EXERCISE OBJECTIVE: Copy the lines below word for word, and leave the pictures out of your answer.

MATERIAL PROVIDED:
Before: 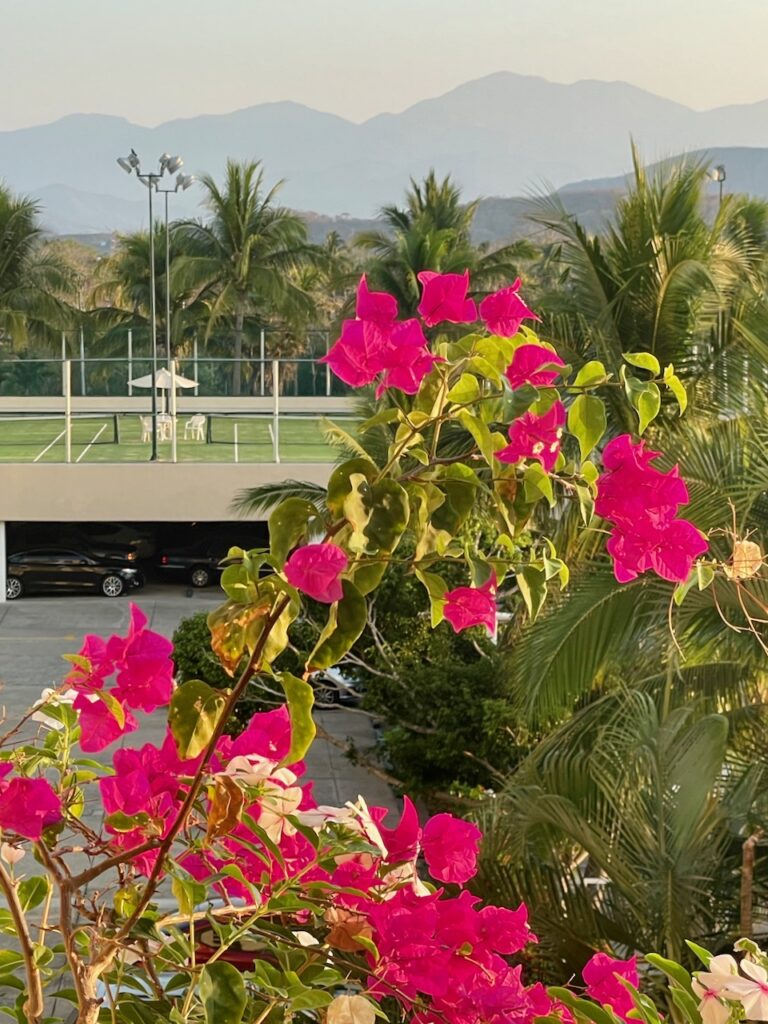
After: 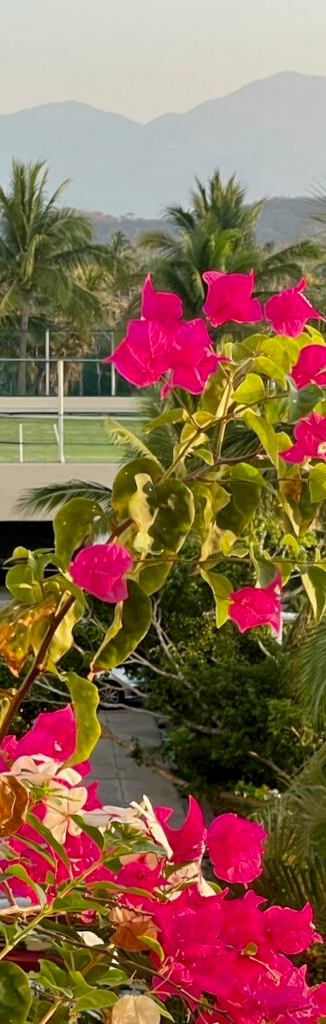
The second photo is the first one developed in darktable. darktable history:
crop: left 28.12%, right 29.346%
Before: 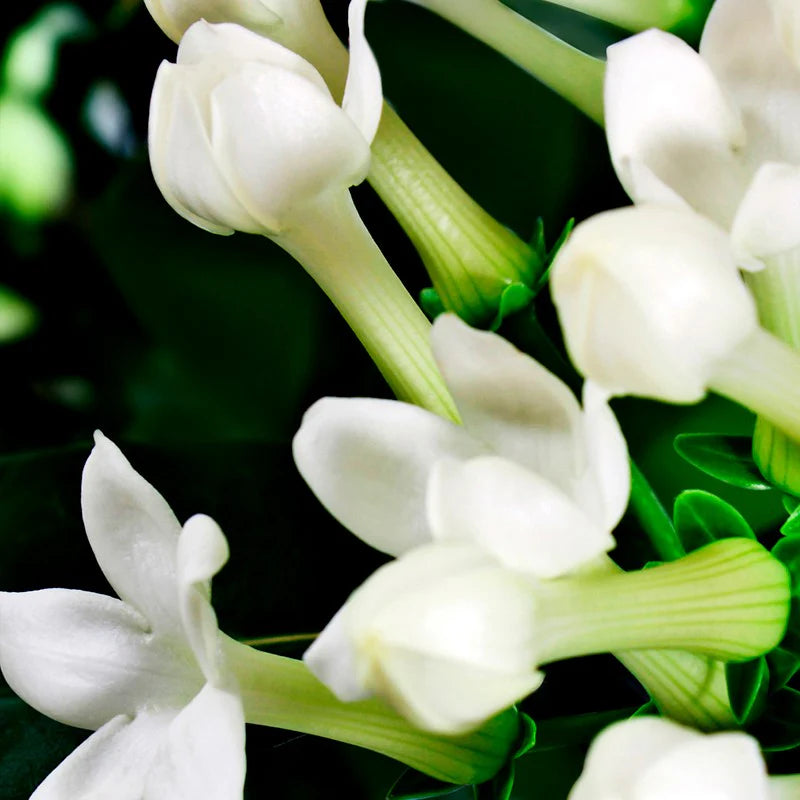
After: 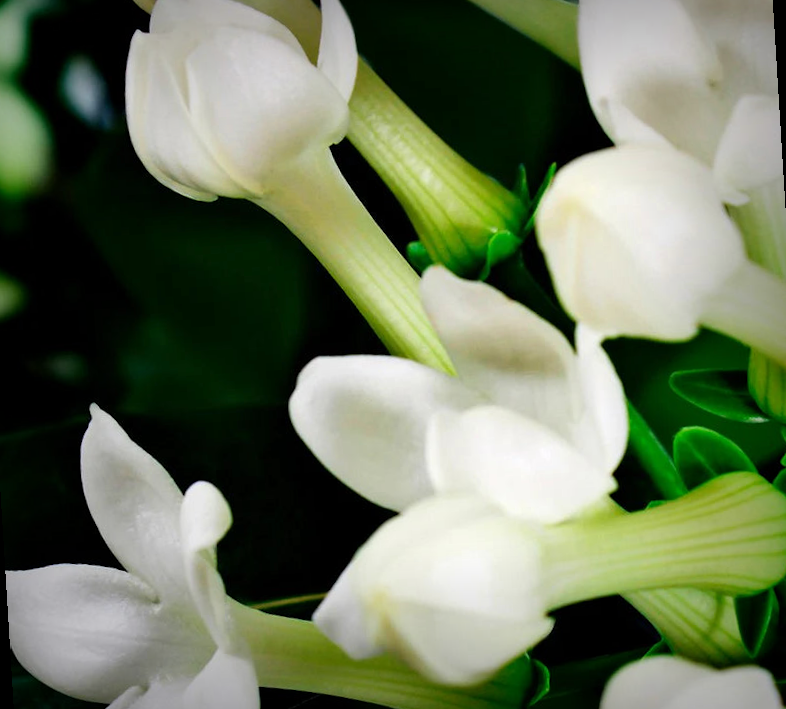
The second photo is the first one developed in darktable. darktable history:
vignetting: fall-off start 53.2%, brightness -0.594, saturation 0, automatic ratio true, width/height ratio 1.313, shape 0.22, unbound false
rotate and perspective: rotation -3.52°, crop left 0.036, crop right 0.964, crop top 0.081, crop bottom 0.919
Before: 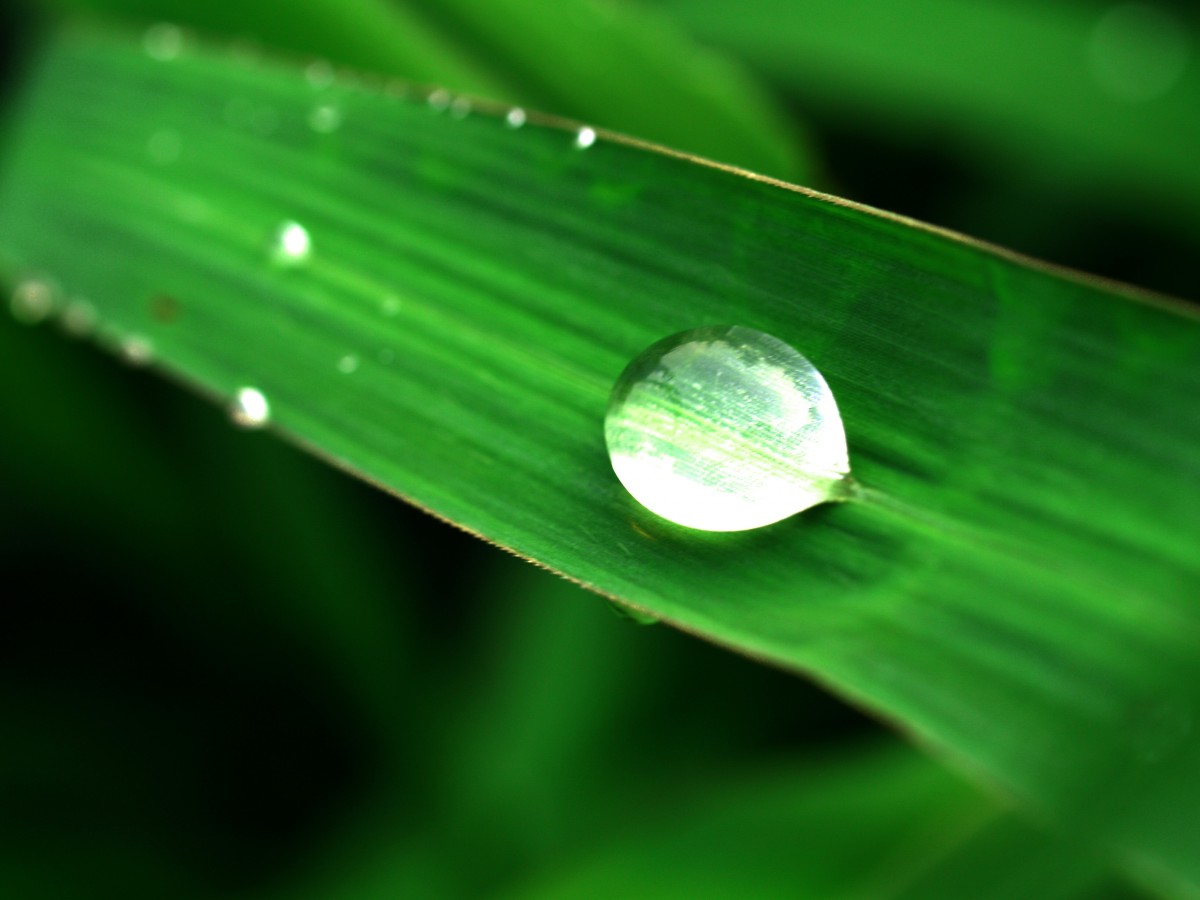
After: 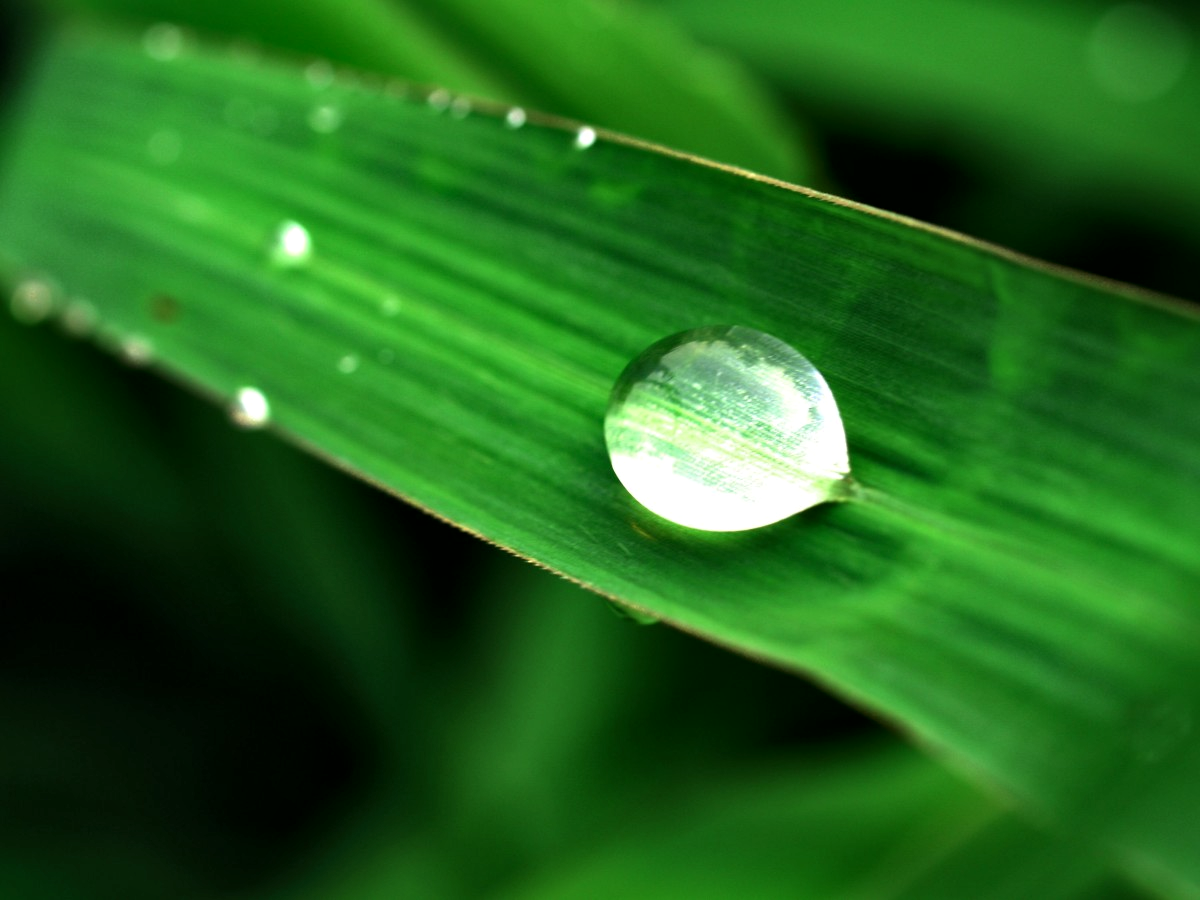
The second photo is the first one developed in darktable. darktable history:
local contrast: mode bilateral grid, contrast 21, coarseness 49, detail 132%, midtone range 0.2
shadows and highlights: shadows 24.29, highlights -78.74, soften with gaussian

SOLUTION TO THE PROBLEM:
Before: 
After: 
The second photo is the first one developed in darktable. darktable history:
crop: left 28.12%, right 29.346%
Before: 
After: 
The second photo is the first one developed in darktable. darktable history:
vignetting: fall-off start 53.2%, brightness -0.594, saturation 0, automatic ratio true, width/height ratio 1.313, shape 0.22, unbound false
rotate and perspective: rotation -3.52°, crop left 0.036, crop right 0.964, crop top 0.081, crop bottom 0.919
Before: 
After: 
The second photo is the first one developed in darktable. darktable history:
local contrast: mode bilateral grid, contrast 21, coarseness 49, detail 132%, midtone range 0.2
shadows and highlights: shadows 24.29, highlights -78.74, soften with gaussian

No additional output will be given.